Mediador con los despachos del poder, aquí desempeña su mejor papel, desde el principio, falto de gracia o aura especial, a puro cliché estético: se hizo un lugar como encarnación del negocio repentino y jugoso, con aire a whitebrushin («responsabilidad social corporativa», en castellano) que a las empresas tanto les gusta. Y, por esa razón, lo llevaron de acá para allá: tuvo cartel estelar en cada nuevo encuentro itinerante de emprendedores que, como él, solo sueñan con ese acumulativo poder de dar felicidad… con un porcentaje para el bolsillo del dadivoso mediático, «como corresponde». Lo destacable es que no se le cayeron los anillos cuando confesó que sí, que claro, que a quién se le puede ocurrir que no sería así, revelando que parte del amoroso dar de los depositantes iba a su «merecido» sueldo como gestor en ese asunto de las campañas para beneficiarios aleatorios.
Tribuna argenta
La Argentina da para todo, y tras breve silencio y desintoxicación, más tuneado y musculoso, sin el aire ocre de los días a puro encierro, fumando, Santi reaparece como un señor conductor de traje y corbata, con halo vintage y el doble rol mencionado, que le dan impronta propia precoz, a poco del debut. Promotor de una timba pasada por pintura blanca naif: solo aquí, ante esta metáfora, no hay nada más edificante que apostar a tener más, con el eco de fondo de la voz de Santi, cual promotor maníaco, pintando inciertos panoramas de optimismo, si su participante parlado le hace caso y toma el riesgo de ir por más plata. Todo en Trato hecho es tensar más la cuerda de la esperanza y, cuando en instantes el castillo se derrumbe, sudará adrenalina la tribuna argenta acostumbrada a mayores pérdidas, atracos y cuentas vacías.

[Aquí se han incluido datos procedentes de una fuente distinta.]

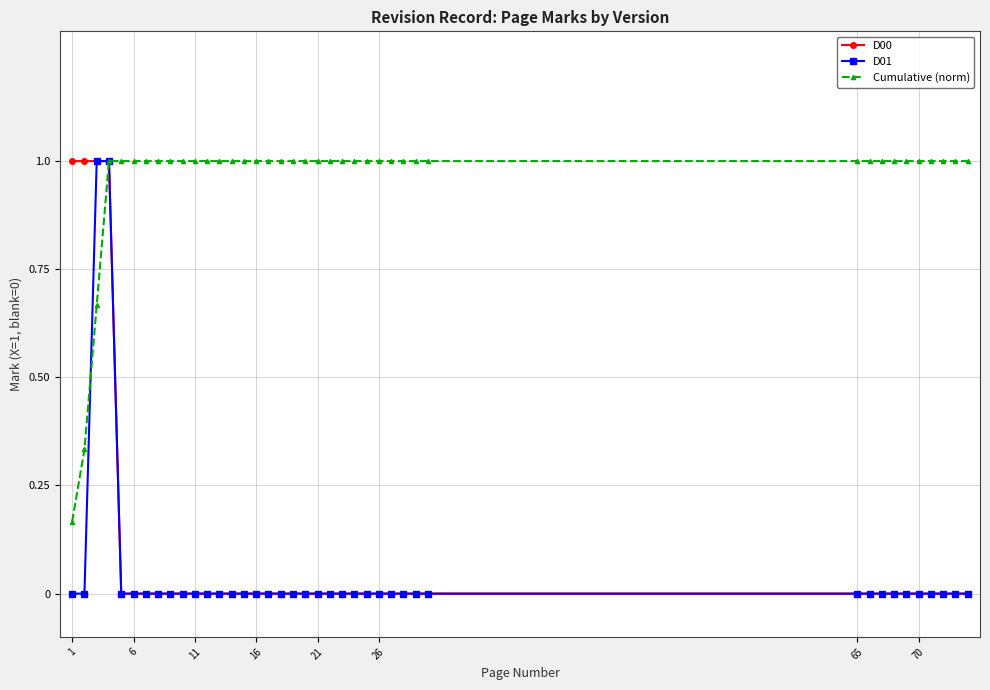

What is the greatest value displayed?

1.0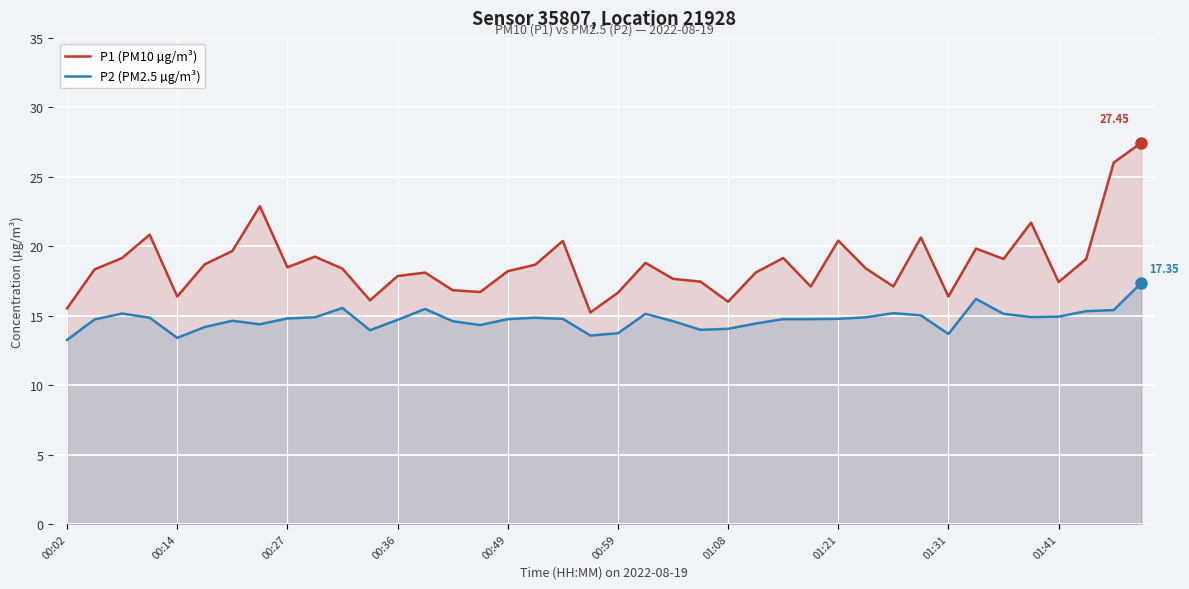

What is the total value across all series at 35?

36.6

Hueco adalid de una justicia social en pos del individuo aislado; militante de la reparación siempre y cuando sea a título de excepción, Santi es la hipócrita redención de una teleplatea ávida de sentidos de expiación; ahí le calza perfecto el nuevo rostro del apoyo interpares, a expensas de que la ayuda siempre esté al límite de escurrírseles de entre las manos «por una mala decisión». Y mientras ruge el circo endorfínico, Santi finge tristeza pero le vibra el pulso de la excitación, con visible temblor físico.
En su decir, también hay un problema. Santi, tal vez, sea la prueba de que todavía vale más de dos pesos con cincuenta el antiguo oficio de «presentador» del formato de entretenimiento, legado que portan sin la misma eficiencia de los años 60-80, pero con mayor decoro que Santi, los jóvenes de hoy como Chino Leunis o Guido Kaczka. Santi, en cambio, carraspea con su voz ronca; separa demasiado las sílabas y, pecado mayor, es monocorde: no entona, no subraya, no enfatiza. No logra acelerar, creérsela, sin una décima de esa locura eufórica que atravesaba Seis para triunfar o Tiempo de siembra. Por contraste, el entretenimiento del hoy es tan anodino como falto de mérito, donde la hazaña consiste en acertarle a una ruleta, y a un valor predestinado en el maletín que le asignan, con un margen de maniobra tan escaso como el «ser participante» en la pantalla degradada: formato extranjero para consumo rápido e imágenes del ansia irredimible de «salvarse».